-- INFORMATION SHOWN follows --
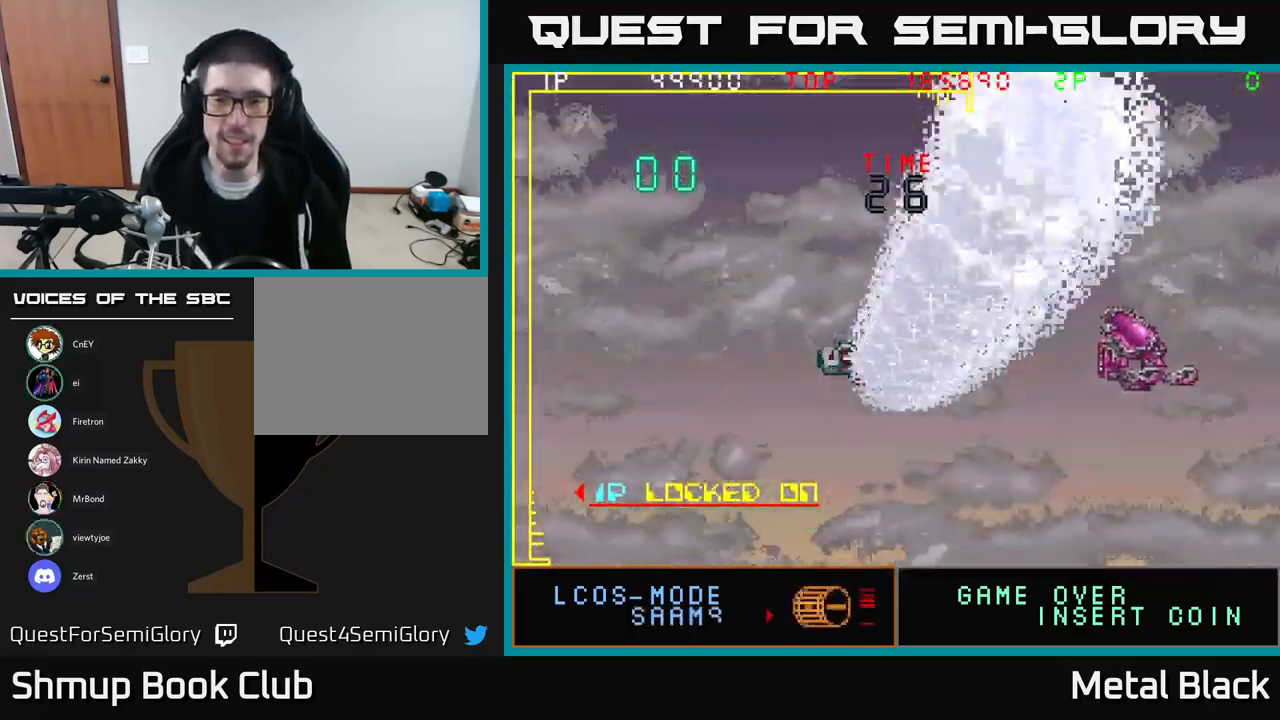
{"buttons": ["DPAD_DOWN"], "events": [[217, "DPAD_UP", "down"], [283, "A", "down"], [367, "A", "up"], [383, "DPAD_UP", "up"], [483, "DPAD_DOWN", "down"], [500, "DPAD_RIGHT", "up"]]}
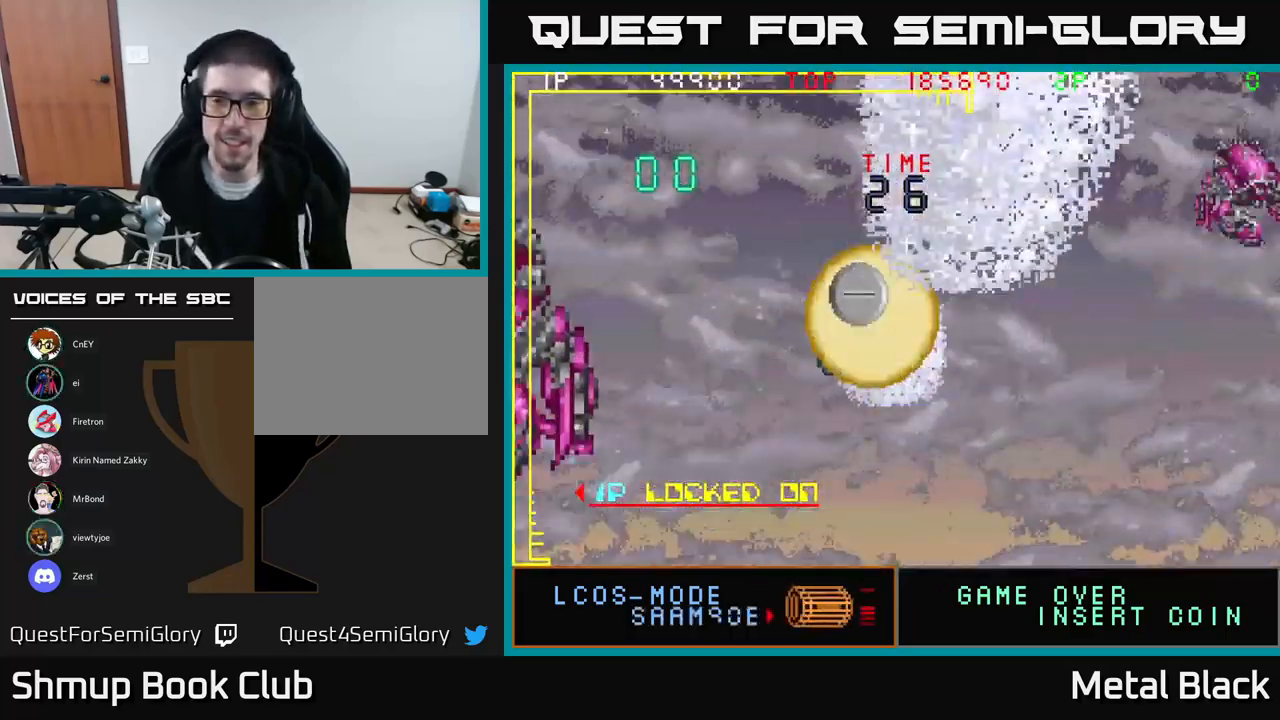
{"buttons": ["DPAD_LEFT"], "events": [[50, "DPAD_LEFT", "down"], [83, "DPAD_DOWN", "up"]]}
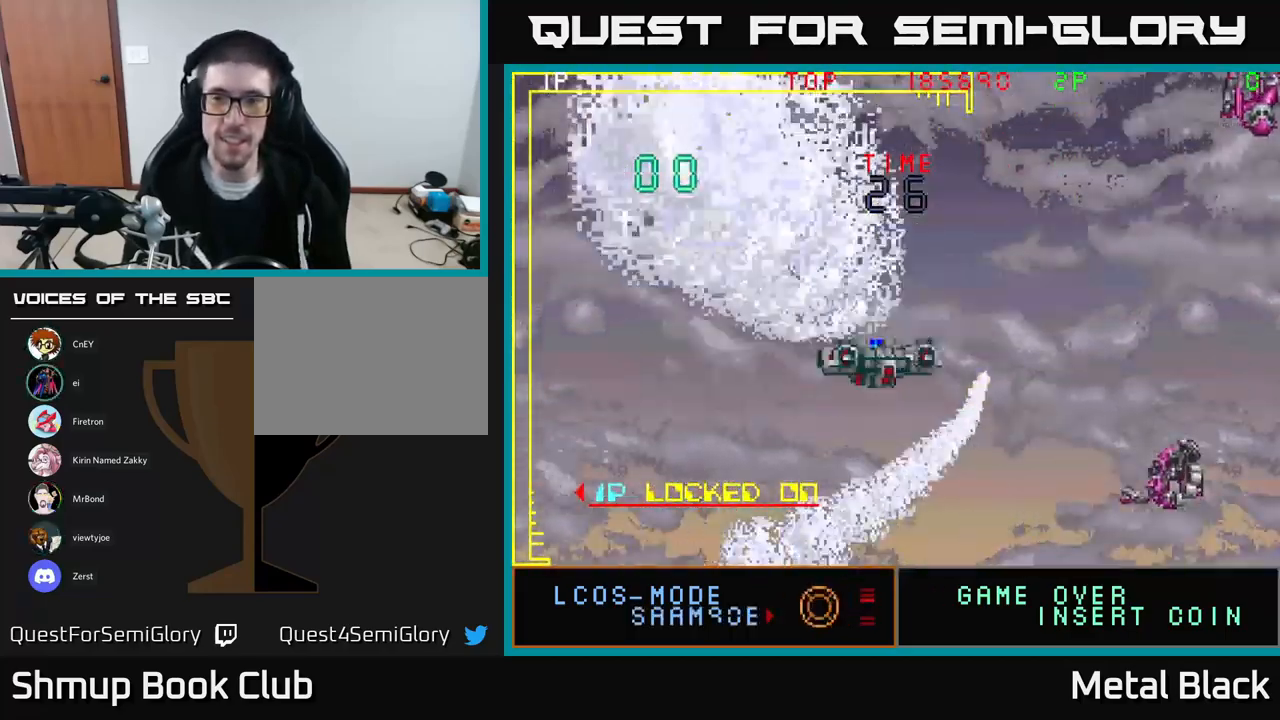
{"buttons": ["A", "DPAD_LEFT"], "events": [[233, "DPAD_DOWN", "down"], [300, "A", "down"], [400, "A", "up"], [400, "DPAD_DOWN", "up"], [483, "A", "down"]]}
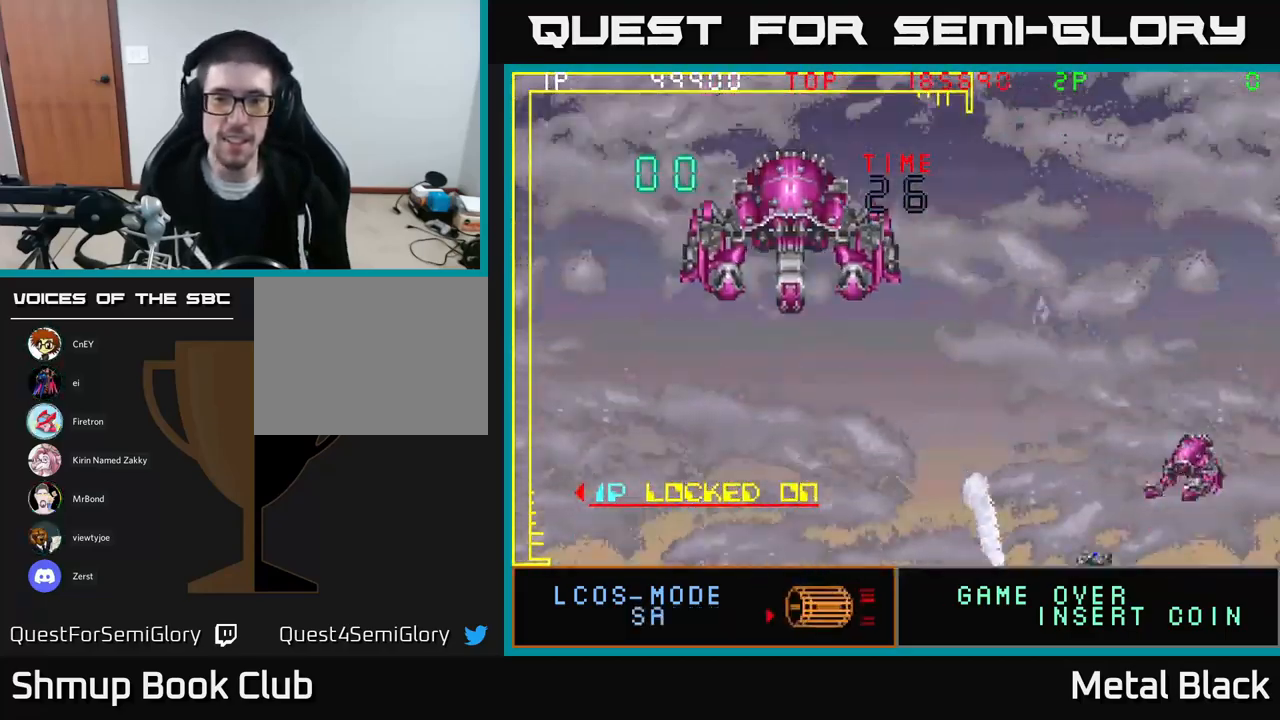
{"buttons": [], "events": [[83, "A", "up"], [83, "DPAD_LEFT", "up"], [133, "DPAD_DOWN", "down"], [317, "DPAD_DOWN", "up"], [317, "DPAD_RIGHT", "down"], [417, "DPAD_RIGHT", "up"]]}
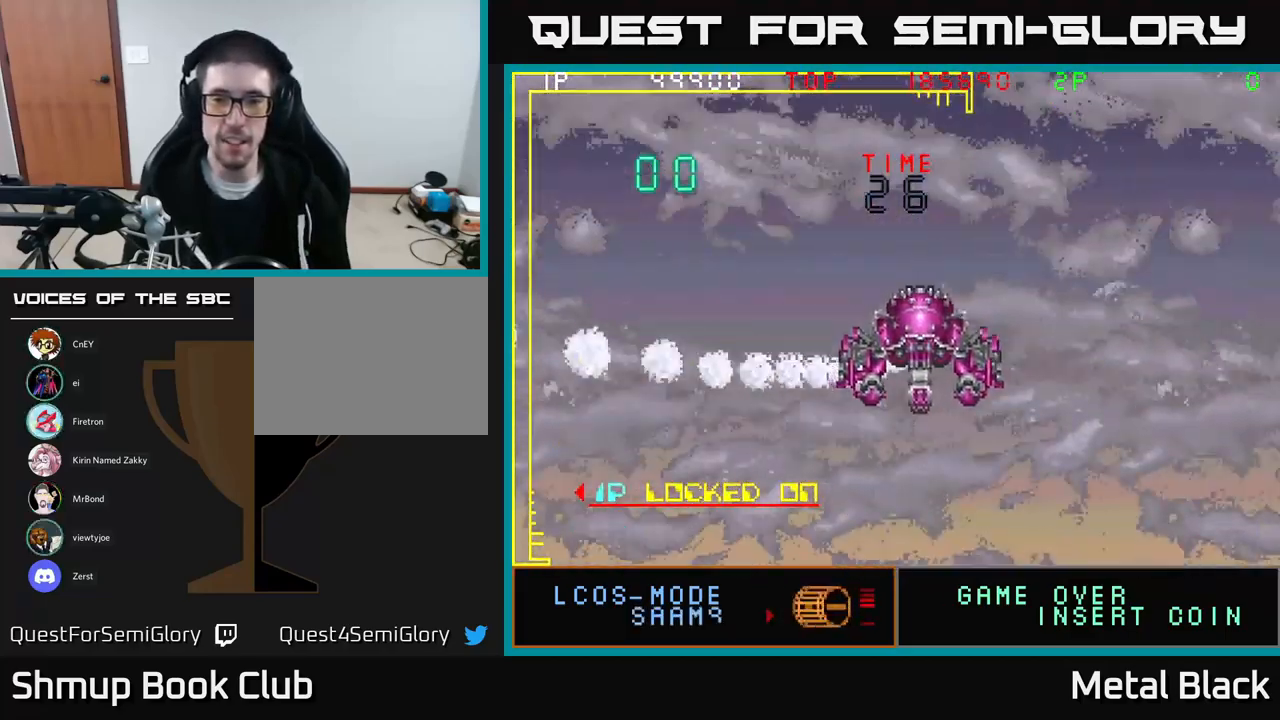
{"buttons": [], "events": [[233, "DPAD_RIGHT", "down"], [433, "DPAD_RIGHT", "up"]]}
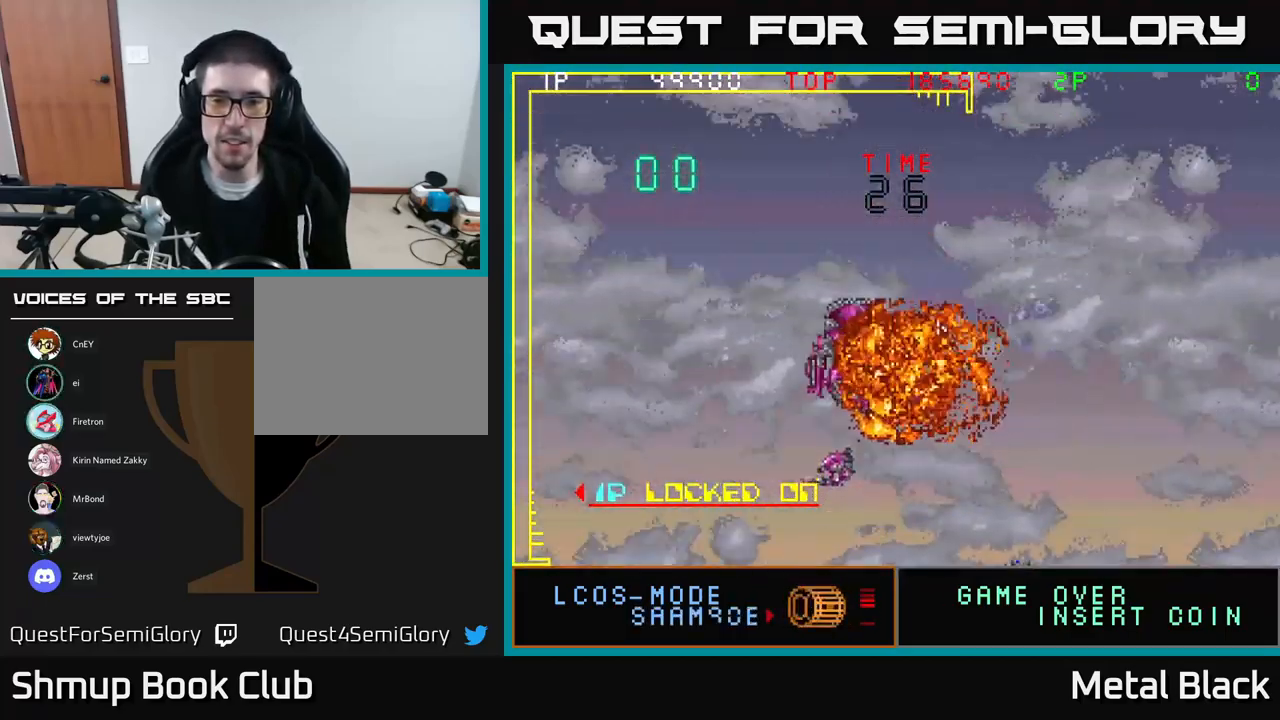
{"buttons": [], "events": [[333, "DPAD_LEFT", "down"], [417, "DPAD_LEFT", "up"]]}
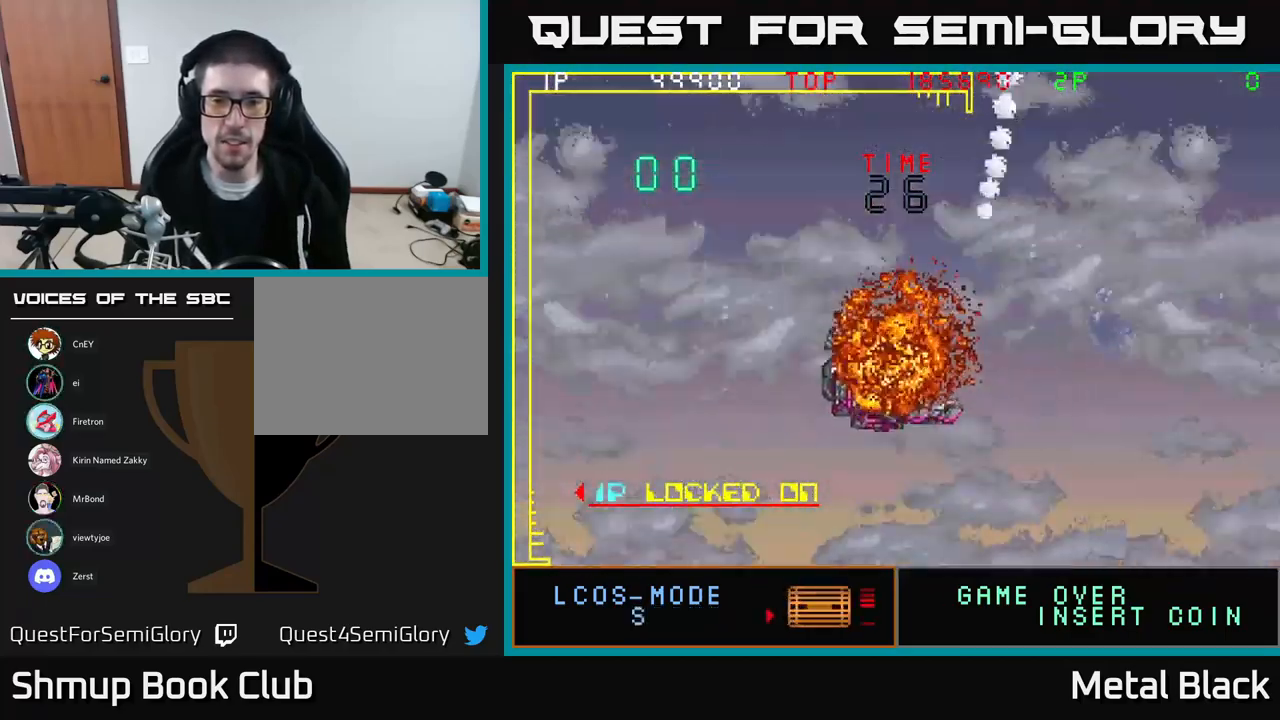
{"buttons": ["DPAD_UP"], "events": [[167, "DPAD_DOWN", "down"], [233, "DPAD_DOWN", "up"], [516, "DPAD_UP", "down"]]}
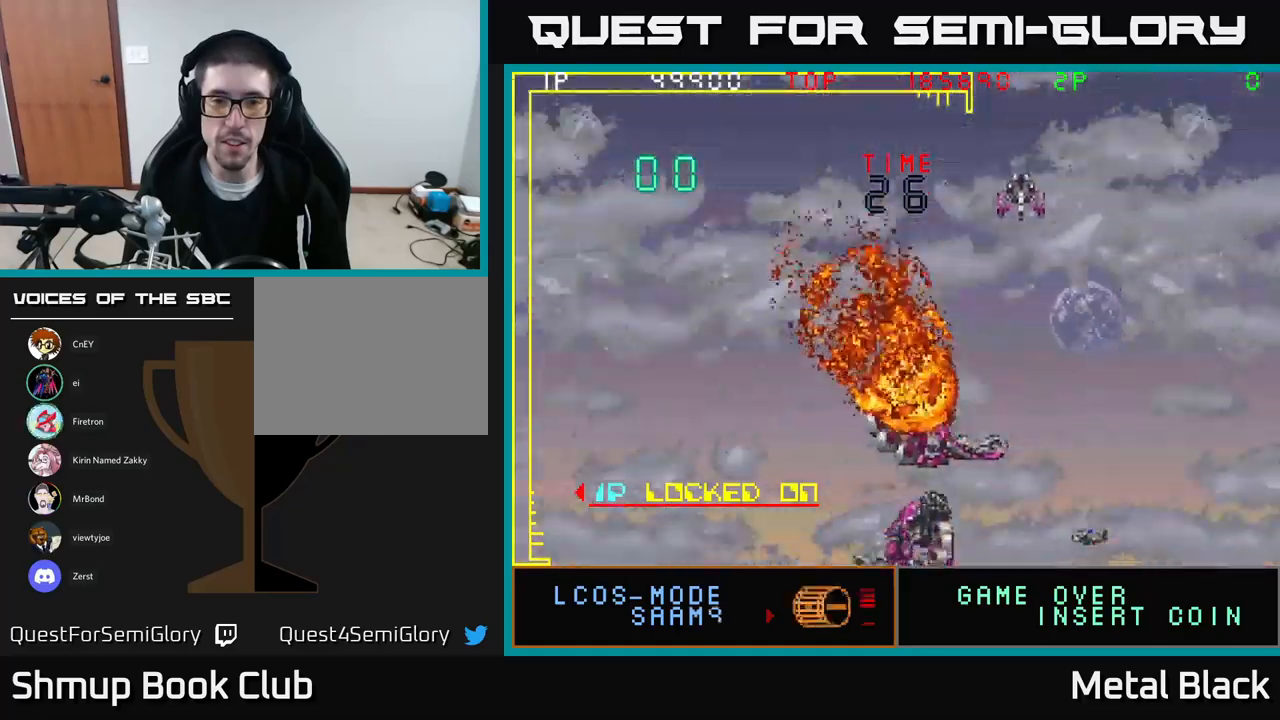
{"buttons": [], "events": [[350, "DPAD_UP", "up"]]}
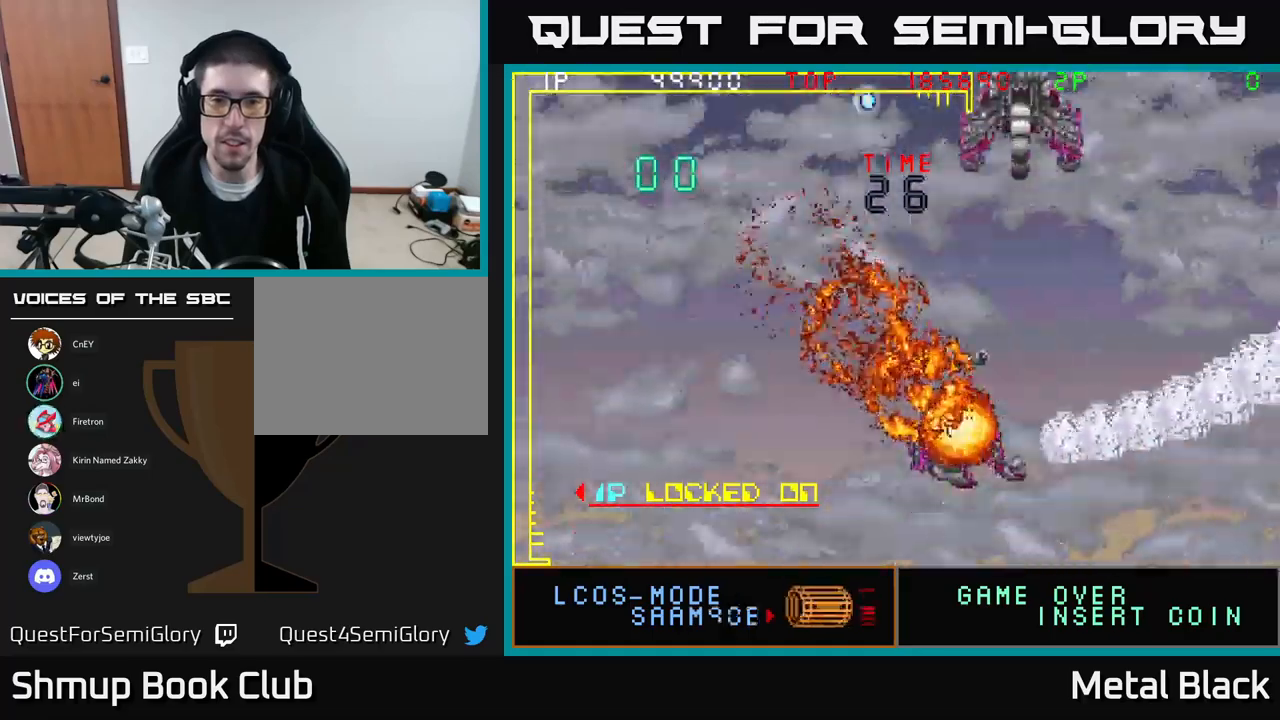
{"buttons": [], "events": [[100, "DPAD_DOWN", "down"], [233, "DPAD_DOWN", "up"]]}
-- INFORMATION SHOWN concluded --
_INSTRUCTIONS FOR THE TASK_.
Single out each line of the records above with the string "down" in it, and copy it.

_SOLUTION FOR THIS TASK_.
{"buttons": ["DPAD_DOWN"], "events": [[217, "DPAD_UP", "down"], [283, "A", "down"], [367, "A", "up"], [383, "DPAD_UP", "up"], [483, "DPAD_DOWN", "down"], [500, "DPAD_RIGHT", "up"]]}
{"buttons": ["DPAD_LEFT"], "events": [[50, "DPAD_LEFT", "down"], [83, "DPAD_DOWN", "up"]]}
{"buttons": ["A", "DPAD_LEFT"], "events": [[233, "DPAD_DOWN", "down"], [300, "A", "down"], [400, "A", "up"], [400, "DPAD_DOWN", "up"], [483, "A", "down"]]}
{"buttons": [], "events": [[83, "A", "up"], [83, "DPAD_LEFT", "up"], [133, "DPAD_DOWN", "down"], [317, "DPAD_DOWN", "up"], [317, "DPAD_RIGHT", "down"], [417, "DPAD_RIGHT", "up"]]}
{"buttons": [], "events": [[233, "DPAD_RIGHT", "down"], [433, "DPAD_RIGHT", "up"]]}
{"buttons": [], "events": [[333, "DPAD_LEFT", "down"], [417, "DPAD_LEFT", "up"]]}
{"buttons": ["DPAD_UP"], "events": [[167, "DPAD_DOWN", "down"], [233, "DPAD_DOWN", "up"], [516, "DPAD_UP", "down"]]}
{"buttons": [], "events": [[100, "DPAD_DOWN", "down"], [233, "DPAD_DOWN", "up"]]}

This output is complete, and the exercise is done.